_PROBLEM DETAILS:_ This task calls for copying each line below that contains "Track".

_RECORDS FOR THE EXERCISE:_
+++

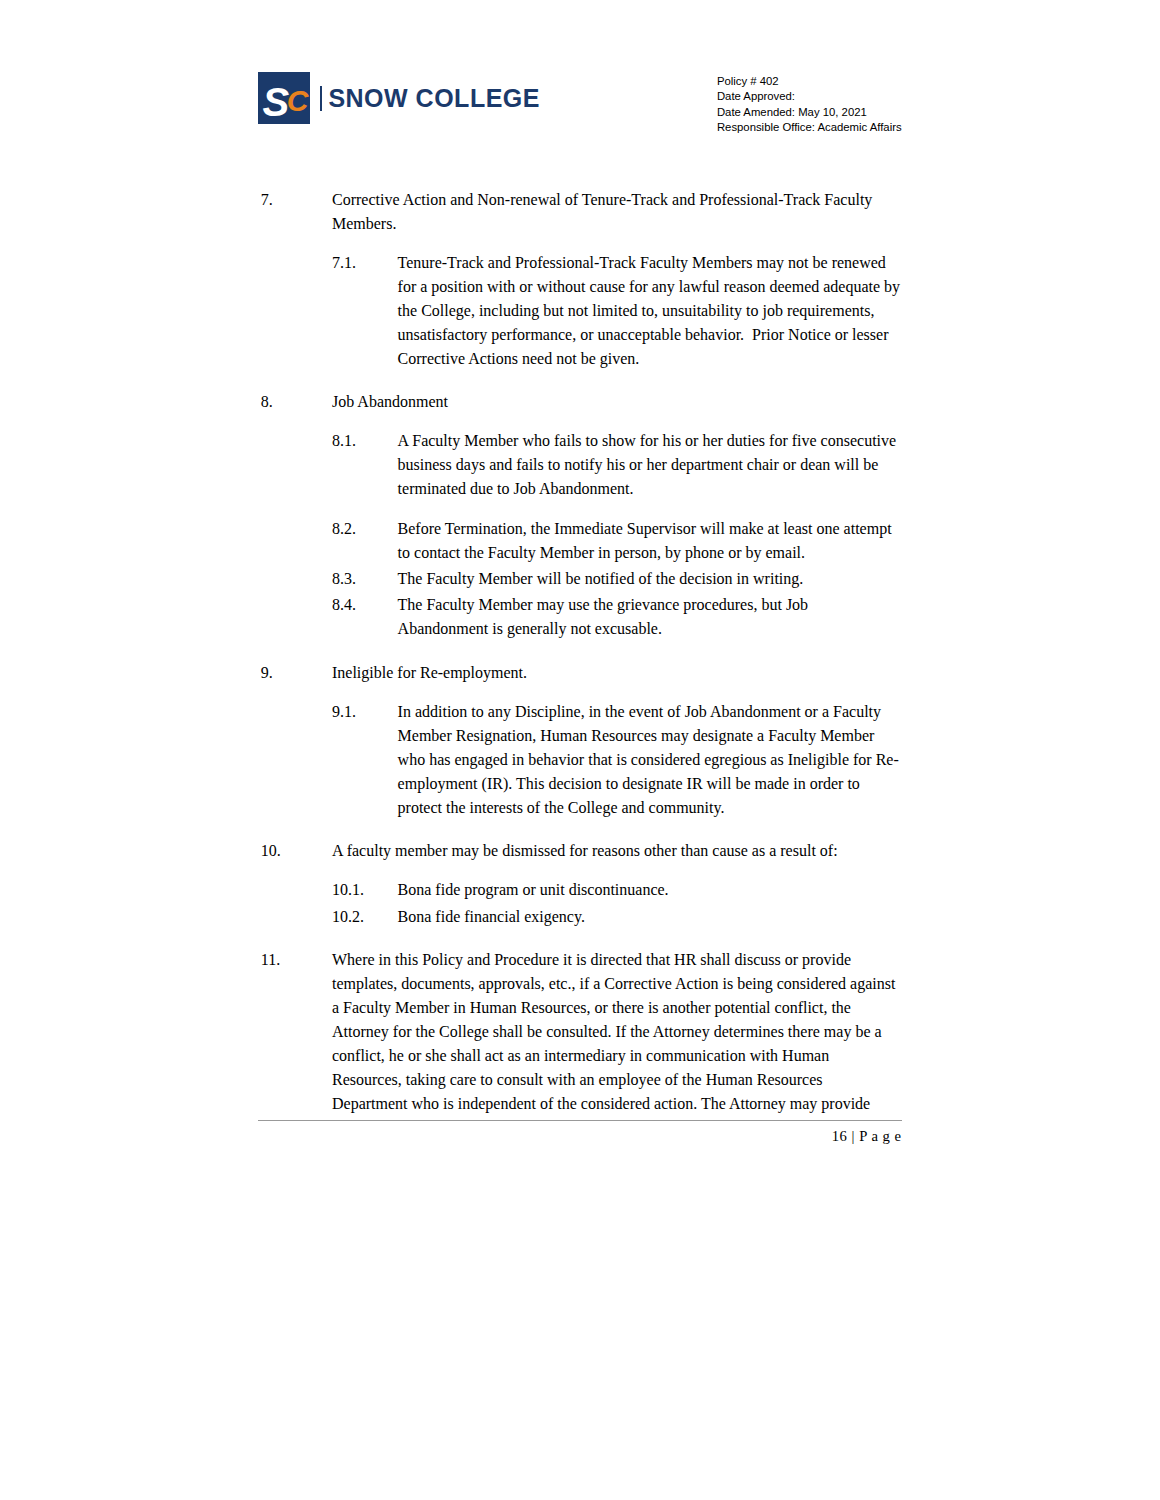SNOW COLLEGE
Policy # 402
Date Approved:
Date Amended: May 10, 2021
Responsible Office: Academic Affairs
7.
Corrective Action and Non-renewal of Tenure-Track and Professional-Track Faculty Members.
7.1.
Tenure-Track and Professional-Track Faculty Members may not be renewed for a position with or without cause for any lawful reason deemed adequate by the College, including but not limited to, unsuitability to job requirements, unsatisfactory performance, or unacceptable behavior. Prior Notice or lesser Corrective Actions need not be given.
8.
Job Abandonment
8.1.
A Faculty Member who fails to show for his or her duties for five consecutive business days and fails to notify his or her department chair or dean will be terminated due to Job Abandonment.
8.2.
Before Termination, the Immediate Supervisor will make at least one attempt to contact the Faculty Member in person, by phone or by email.
8.3.
The Faculty Member will be notified of the decision in writing.
8.4.
The Faculty Member may use the grievance procedures, but Job Abandonment is generally not excusable.
9.
Ineligible for Re-employment.
9.1.
In addition to any Discipline, in the event of Job Abandonment or a Faculty Member Resignation, Human Resources may designate a Faculty Member who has engaged in behavior that is considered egregious as Ineligible for Re-employment (IR). This decision to designate IR will be made in order to protect the interests of the College and community.
10.
A faculty member may be dismissed for reasons other than cause as a result of:
10.1.
Bona fide program or unit discontinuance.
10.2.
Bona fide financial exigency.
11.
Where in this Policy and Procedure it is directed that HR shall discuss or provide templates, documents, approvals, etc., if a Corrective Action is being considered against a Faculty Member in Human Resources, or there is another potential conflict, the Attorney for the College shall be consulted. If the Attorney determines there may be a conflict, he or she shall act as an intermediary in communication with Human Resources, taking care to consult with an employee of the Human Resources Department who is independent of the considered action. The Attorney may provide
16 | P a g e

+++

_RESULT:_
Corrective Action and Non-renewal of Tenure-Track and Professional-Track Faculty Members.
Tenure-Track and Professional-Track Faculty Members may not be renewed for a position with or without cause for any lawful reason deemed adequate by the College, including but not limited to, unsuitability to job requirements, unsatisfactory performance, or unacceptable behavior. Prior Notice or lesser Corrective Actions need not be given.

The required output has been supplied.